____ Data to process
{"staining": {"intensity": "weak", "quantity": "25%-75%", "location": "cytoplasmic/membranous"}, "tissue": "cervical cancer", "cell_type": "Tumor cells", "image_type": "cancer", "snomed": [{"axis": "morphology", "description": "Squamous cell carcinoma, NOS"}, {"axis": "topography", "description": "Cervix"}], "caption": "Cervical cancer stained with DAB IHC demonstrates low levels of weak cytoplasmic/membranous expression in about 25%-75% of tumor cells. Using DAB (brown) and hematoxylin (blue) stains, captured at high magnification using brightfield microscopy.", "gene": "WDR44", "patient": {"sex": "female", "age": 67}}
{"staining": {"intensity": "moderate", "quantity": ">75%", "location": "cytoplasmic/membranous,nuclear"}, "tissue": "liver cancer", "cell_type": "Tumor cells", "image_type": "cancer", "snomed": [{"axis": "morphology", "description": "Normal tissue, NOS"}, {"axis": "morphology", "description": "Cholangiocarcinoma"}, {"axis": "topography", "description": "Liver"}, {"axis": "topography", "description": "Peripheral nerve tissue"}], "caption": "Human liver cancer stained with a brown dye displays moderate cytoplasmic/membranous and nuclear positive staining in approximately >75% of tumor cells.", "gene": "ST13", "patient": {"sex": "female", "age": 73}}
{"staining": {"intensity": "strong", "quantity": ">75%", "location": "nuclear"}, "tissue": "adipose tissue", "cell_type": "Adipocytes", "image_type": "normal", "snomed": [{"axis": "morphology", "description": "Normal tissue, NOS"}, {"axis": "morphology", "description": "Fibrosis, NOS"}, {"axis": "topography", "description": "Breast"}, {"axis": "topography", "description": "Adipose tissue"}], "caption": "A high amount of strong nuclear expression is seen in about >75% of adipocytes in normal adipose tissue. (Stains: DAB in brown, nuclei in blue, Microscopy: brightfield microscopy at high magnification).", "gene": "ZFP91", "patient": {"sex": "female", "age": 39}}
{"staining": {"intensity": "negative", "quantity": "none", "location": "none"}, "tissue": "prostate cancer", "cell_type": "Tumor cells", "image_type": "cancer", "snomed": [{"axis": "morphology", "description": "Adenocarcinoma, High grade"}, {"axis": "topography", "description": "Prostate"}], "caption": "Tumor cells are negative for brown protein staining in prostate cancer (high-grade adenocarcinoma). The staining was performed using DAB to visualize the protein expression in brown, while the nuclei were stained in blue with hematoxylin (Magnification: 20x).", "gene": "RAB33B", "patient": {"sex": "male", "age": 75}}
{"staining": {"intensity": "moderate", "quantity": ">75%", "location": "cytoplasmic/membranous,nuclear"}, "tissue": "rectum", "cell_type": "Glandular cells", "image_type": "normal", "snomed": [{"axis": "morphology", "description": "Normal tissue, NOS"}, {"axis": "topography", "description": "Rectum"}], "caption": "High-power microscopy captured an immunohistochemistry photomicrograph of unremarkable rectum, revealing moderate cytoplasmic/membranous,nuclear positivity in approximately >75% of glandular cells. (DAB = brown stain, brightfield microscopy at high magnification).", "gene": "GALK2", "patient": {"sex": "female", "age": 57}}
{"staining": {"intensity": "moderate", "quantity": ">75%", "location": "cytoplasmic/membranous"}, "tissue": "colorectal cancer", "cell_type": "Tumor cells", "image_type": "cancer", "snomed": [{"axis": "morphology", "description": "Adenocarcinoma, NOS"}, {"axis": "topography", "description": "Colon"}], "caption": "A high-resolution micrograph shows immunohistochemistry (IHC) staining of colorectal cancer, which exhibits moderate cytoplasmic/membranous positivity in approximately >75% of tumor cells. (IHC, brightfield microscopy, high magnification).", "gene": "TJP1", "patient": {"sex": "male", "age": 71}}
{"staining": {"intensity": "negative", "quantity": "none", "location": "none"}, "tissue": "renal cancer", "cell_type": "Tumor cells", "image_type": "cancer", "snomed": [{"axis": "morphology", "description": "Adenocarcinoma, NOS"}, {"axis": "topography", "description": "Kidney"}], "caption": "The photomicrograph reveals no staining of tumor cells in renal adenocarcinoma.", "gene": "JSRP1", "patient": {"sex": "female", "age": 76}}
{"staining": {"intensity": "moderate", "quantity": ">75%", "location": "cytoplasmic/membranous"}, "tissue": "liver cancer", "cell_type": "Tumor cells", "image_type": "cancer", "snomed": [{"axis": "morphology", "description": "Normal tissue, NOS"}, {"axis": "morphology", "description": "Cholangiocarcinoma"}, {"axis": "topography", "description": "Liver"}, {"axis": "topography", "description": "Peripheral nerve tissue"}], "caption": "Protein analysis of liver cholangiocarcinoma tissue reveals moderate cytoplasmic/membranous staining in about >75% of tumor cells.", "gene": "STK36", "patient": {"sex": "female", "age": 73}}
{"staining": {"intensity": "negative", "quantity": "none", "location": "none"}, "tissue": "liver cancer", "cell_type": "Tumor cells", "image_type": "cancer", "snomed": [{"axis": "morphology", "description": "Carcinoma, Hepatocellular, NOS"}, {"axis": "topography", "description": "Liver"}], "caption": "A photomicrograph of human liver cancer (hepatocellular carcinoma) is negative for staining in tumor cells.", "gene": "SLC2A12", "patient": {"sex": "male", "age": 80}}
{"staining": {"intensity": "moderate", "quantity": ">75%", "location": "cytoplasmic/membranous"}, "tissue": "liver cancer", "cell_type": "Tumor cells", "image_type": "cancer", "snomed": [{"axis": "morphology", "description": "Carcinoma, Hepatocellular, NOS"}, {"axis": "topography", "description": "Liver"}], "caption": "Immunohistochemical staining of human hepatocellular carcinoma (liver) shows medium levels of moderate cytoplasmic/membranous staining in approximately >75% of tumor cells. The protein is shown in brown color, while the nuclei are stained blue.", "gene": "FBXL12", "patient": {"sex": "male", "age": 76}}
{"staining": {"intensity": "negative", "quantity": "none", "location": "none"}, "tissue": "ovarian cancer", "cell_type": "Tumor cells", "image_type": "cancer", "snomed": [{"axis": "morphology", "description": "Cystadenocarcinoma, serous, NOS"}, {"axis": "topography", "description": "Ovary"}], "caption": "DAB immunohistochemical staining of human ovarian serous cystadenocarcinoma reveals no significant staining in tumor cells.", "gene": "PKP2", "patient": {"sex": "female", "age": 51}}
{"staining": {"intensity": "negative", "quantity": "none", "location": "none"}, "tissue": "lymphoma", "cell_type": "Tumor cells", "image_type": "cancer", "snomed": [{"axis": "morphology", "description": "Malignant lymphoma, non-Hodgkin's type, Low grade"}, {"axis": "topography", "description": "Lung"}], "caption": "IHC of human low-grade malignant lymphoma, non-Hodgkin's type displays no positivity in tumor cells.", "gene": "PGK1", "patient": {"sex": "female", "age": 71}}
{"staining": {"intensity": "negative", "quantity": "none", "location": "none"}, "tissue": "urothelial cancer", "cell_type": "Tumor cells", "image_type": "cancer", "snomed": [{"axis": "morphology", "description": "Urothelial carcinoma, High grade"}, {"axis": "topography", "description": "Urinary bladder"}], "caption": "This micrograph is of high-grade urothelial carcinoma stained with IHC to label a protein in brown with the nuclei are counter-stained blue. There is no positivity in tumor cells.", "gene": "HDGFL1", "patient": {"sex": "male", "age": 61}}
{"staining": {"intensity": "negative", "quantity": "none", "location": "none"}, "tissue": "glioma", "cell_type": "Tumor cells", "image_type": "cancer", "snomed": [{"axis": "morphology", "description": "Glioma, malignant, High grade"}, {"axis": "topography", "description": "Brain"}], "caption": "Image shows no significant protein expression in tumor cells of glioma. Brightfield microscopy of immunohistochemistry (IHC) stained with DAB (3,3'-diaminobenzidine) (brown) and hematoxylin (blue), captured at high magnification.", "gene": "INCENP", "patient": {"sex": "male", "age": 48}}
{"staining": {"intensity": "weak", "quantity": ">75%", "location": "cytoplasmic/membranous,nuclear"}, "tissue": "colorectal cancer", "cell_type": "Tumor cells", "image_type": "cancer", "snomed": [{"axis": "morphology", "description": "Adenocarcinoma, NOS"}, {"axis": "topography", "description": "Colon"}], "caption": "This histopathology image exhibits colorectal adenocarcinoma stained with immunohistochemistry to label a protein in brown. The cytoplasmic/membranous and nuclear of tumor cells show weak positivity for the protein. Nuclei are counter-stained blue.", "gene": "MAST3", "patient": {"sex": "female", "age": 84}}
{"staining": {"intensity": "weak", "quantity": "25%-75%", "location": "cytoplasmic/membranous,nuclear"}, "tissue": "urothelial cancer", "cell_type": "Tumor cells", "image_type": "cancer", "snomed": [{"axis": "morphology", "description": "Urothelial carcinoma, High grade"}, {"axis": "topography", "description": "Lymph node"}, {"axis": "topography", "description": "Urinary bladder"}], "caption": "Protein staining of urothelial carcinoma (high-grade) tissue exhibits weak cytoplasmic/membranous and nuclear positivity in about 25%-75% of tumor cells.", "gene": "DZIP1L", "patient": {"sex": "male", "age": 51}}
________
▸ Task description
Copy the lines above exactly, beginning at the line that has "high amount of" and stopping after the line that has "microscopy captured an", and omit the rest.

▸ Task output
{"staining": {"intensity": "strong", "quantity": ">75%", "location": "nuclear"}, "tissue": "adipose tissue", "cell_type": "Adipocytes", "image_type": "normal", "snomed": [{"axis": "morphology", "description": "Normal tissue, NOS"}, {"axis": "morphology", "description": "Fibrosis, NOS"}, {"axis": "topography", "description": "Breast"}, {"axis": "topography", "description": "Adipose tissue"}], "caption": "A high amount of strong nuclear expression is seen in about >75% of adipocytes in normal adipose tissue. (Stains: DAB in brown, nuclei in blue, Microscopy: brightfield microscopy at high magnification).", "gene": "ZFP91", "patient": {"sex": "female", "age": 39}}
{"staining": {"intensity": "negative", "quantity": "none", "location": "none"}, "tissue": "prostate cancer", "cell_type": "Tumor cells", "image_type": "cancer", "snomed": [{"axis": "morphology", "description": "Adenocarcinoma, High grade"}, {"axis": "topography", "description": "Prostate"}], "caption": "Tumor cells are negative for brown protein staining in prostate cancer (high-grade adenocarcinoma). The staining was performed using DAB to visualize the protein expression in brown, while the nuclei were stained in blue with hematoxylin (Magnification: 20x).", "gene": "RAB33B", "patient": {"sex": "male", "age": 75}}
{"staining": {"intensity": "moderate", "quantity": ">75%", "location": "cytoplasmic/membranous,nuclear"}, "tissue": "rectum", "cell_type": "Glandular cells", "image_type": "normal", "snomed": [{"axis": "morphology", "description": "Normal tissue, NOS"}, {"axis": "topography", "description": "Rectum"}], "caption": "High-power microscopy captured an immunohistochemistry photomicrograph of unremarkable rectum, revealing moderate cytoplasmic/membranous,nuclear positivity in approximately >75% of glandular cells. (DAB = brown stain, brightfield microscopy at high magnification).", "gene": "GALK2", "patient": {"sex": "female", "age": 57}}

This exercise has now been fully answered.